Looking back, I just think they can go fuck themselves. I mean, I wouldn’t actually say that to them. They were like six. But if I ever have a kid of my own, and maybe someday I will—I hope so—I’m not going to raise them like that. Believing the shape of their world is the only shape for the world to be. Well, I guess the poor bastard won’t have much choice. They’ll be starting life with two dads after all.

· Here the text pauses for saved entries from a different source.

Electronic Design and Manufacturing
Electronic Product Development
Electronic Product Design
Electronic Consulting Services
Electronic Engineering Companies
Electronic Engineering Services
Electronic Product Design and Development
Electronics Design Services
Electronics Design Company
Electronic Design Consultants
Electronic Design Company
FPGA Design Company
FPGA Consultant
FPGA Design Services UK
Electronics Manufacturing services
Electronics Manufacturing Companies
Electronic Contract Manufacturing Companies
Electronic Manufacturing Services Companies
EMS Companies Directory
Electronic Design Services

But Granddad’s still got all those pictures. There’s like a whole series of us on Primrose Hill, one for every season, stick figures in scarves and sun hats. And there’s the first poem I ever wrote. It’s lovingly hand illustrated, and cut out with the special scissors that do crinkly edges, and it’s called “Frogs.” It goes like this:
Frogs5
Leaping in and out of the pond.
Hop hop hop hop HOP.
That’s some deep shit right there, man. Everybody acted like I was a total genius when I wrote it. It’s probably the single most successful thing I’ve ever done. I mean, yeah, it’s crap, but I was what? Five? I think I was the only one there who got that a poem was a different sort of way of writing. For ages, I actually thought I was going to be a poet when I grew up. The same way Mum’s an artist.
But then I noticed the fundamental flaw in the plan, which was basically that I sucked.
The weird thing is, I do kind of get poetry. A bit. Maybe in an idiot-savant way, since I probably osmoted it in the womb and early childhood, because the only books Mum owns are art books and poetry books. But that’s how I was able to recognise my own suck before anybody had to sit down and tell me.6
Without Granddad, I wonder what’s going to happen to all this nonsense. All this stuff only he cares about.
God, way to make it all about me. But it doesn’t mean anything to anyone except him. And if it doesn’t mean anything, it’s nothing. Which means…so am I.